A reference docker-compose.ha.yml is provided at the repo root.

This is a demo / evaluation stack, not a production reference. It exists to make the validation exercise in § 7 reproducible on a single host and to show the wiring. For production:

  • Replace MinIO with managed S3.
  • Replace the Postgres container with a managed Postgres service (backups, HA, PITR).
  • Replace the simple LB container with your production ingress (ALB, GCLB, nginx, Traefik, etc.).
  • Store secrets in your platform’s secret manager, not the compose file.

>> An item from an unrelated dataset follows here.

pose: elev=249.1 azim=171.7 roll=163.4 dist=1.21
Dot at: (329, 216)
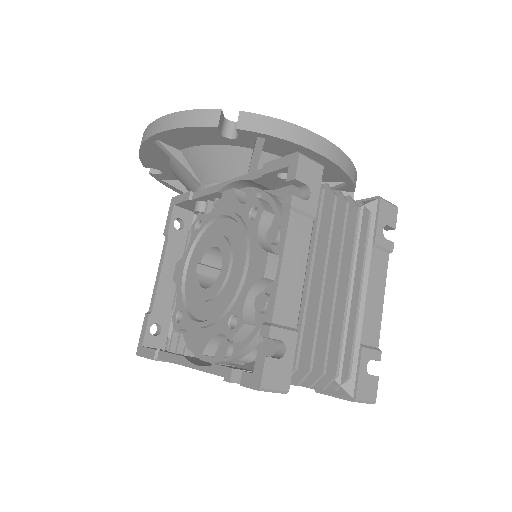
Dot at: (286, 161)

See docker-compose.ha.yml for the stack and docs/ha-validation-report.md for the validation results.


7. Validation Checklist

Manual smoke test — not an automated regression gate. Rerun after major version upgrades or infrastructure changes. Results captured in ha-validation-report.md.

  1. Shared asset readability. Upload an asset via pod A, render a template referencing it via pod B. Expect: same asset bytes returned in the PDF.
  2. Schedule fires exactly once. Configure a cron schedule; start 2+ pods; wait for one tick. Query schedule_executions table — expect exactly one row per scheduled tick (not one per pod).
  3. Editor token cross-pod. Mint an editor token via pod A (POST /editor-token), submit a template mutation via pod B with that token. Expect: 200 + audit row attributed to the minter.
  4. Graceful degradation. Kill one pod mid-request. Expect: other pods continue to serve; LB routes around the failed pod.
  5. Tenant archive propagation. In multi-tenant mode, archive a tenant via pod A. Wait TENANT_STATUS_CACHE_TTL_MS. Expect: write attempts via pod B are rejected.
  6. Key rotation. Follow the API_KEY_*_PREVIOUS runbook. Expect: zero 401s during the rotation window when clients are switched one-by-one.

An automated harness for this checklist is tracked as a follow-up initiative.